Figure 8.

Ca Rac1 Confers Androgen-Independent Growth to LNCaP Cells

A, LNCaP cells stably expressing either the neomycin vector (LNCaP/Neo) or Ca Rac1 (LNCaP/Ca Rac1) were seeded onto 60-mm culture dishes at equal densities and maintained in androgen-depleted media with or without bicalutamide. Tritiated thymidine (1 μCi/ml) was added to cells 48 h after plating, and cells were incubated for an additional 18 h. Cells were then harvested and tritiated-thymidine uptake was monitored as described in Materials and Methods. Data are plotted as average counts per minute (cpm) ± sem. B, LNCaP/Ca Rac1 cells were transfected with AR siRNA or control siRNA using Lipofectamine 2000 for 24 h. Tritiated thymidine (1 μCi/ml) was added to cells 72 h after transfection, and cells were incubated for an additional 18 h.

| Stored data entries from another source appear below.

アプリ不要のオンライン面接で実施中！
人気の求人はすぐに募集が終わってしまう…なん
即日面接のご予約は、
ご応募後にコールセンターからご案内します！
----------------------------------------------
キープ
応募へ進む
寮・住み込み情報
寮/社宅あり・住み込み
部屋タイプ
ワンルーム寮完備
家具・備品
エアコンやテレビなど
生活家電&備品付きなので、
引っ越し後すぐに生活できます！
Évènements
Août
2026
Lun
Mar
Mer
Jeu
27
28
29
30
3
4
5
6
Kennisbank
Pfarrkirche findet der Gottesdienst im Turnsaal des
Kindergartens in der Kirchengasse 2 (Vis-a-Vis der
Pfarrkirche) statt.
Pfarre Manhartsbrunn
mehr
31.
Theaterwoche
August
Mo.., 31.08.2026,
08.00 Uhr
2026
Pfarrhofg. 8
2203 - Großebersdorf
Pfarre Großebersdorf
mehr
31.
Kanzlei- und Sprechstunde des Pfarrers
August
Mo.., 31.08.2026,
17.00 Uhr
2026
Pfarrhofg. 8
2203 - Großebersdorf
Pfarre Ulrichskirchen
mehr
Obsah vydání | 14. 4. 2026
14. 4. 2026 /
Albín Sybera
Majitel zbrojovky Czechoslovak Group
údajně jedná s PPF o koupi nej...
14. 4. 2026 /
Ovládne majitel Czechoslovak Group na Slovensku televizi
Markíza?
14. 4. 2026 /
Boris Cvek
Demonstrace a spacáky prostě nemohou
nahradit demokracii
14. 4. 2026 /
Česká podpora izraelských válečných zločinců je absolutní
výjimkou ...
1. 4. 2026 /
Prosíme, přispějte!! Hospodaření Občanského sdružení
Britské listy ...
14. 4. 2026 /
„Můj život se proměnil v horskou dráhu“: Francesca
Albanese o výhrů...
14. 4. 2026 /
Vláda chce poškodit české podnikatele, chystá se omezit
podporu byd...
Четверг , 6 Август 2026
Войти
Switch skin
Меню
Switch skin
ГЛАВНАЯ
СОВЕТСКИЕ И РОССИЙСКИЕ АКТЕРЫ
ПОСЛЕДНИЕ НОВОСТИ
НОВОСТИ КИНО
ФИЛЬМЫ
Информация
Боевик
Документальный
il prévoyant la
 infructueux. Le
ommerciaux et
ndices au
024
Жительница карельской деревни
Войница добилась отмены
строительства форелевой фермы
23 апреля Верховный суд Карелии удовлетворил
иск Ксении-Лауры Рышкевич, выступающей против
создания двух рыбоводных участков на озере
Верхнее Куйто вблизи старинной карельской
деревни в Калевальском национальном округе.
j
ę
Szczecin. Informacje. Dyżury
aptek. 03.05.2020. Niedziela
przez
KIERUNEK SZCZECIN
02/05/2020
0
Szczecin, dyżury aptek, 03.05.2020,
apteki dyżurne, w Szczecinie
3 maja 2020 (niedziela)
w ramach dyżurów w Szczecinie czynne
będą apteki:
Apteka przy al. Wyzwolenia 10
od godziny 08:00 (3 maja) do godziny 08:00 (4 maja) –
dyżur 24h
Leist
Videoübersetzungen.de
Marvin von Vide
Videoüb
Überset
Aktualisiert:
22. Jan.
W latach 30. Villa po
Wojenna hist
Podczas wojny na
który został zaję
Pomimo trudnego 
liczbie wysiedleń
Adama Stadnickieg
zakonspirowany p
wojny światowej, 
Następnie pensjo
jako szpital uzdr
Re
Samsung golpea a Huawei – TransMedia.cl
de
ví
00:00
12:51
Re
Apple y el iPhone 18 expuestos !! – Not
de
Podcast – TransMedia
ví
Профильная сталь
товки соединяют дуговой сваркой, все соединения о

Data are representative of three independent experiments performed in triplicate. Cell lysates were immunoblotted with AR and actin antibodies. C, LNCaP/Neo or LNCaP/Ca Rac1 growth in soft agar was assessed as described in MATERIALS AND METHODS. Average colony number ± sem is plotted. Significance was determined using a two-tailed Student’s t test (*, P < 0.05; **, P < 0.01). D, LNCaP/Ca Rac1 cells (5 × 10⁶) were injected sc into male nude mice. Mice were left intact (n = 8) or castrated (n = 14) 10–14 d after injections (before tumor formation). Tumor volumes were monitored weekly and calculated using the formula L × W × H × 0.53. Data are plotted as average tumor volume ± sem. Cast, Castrated.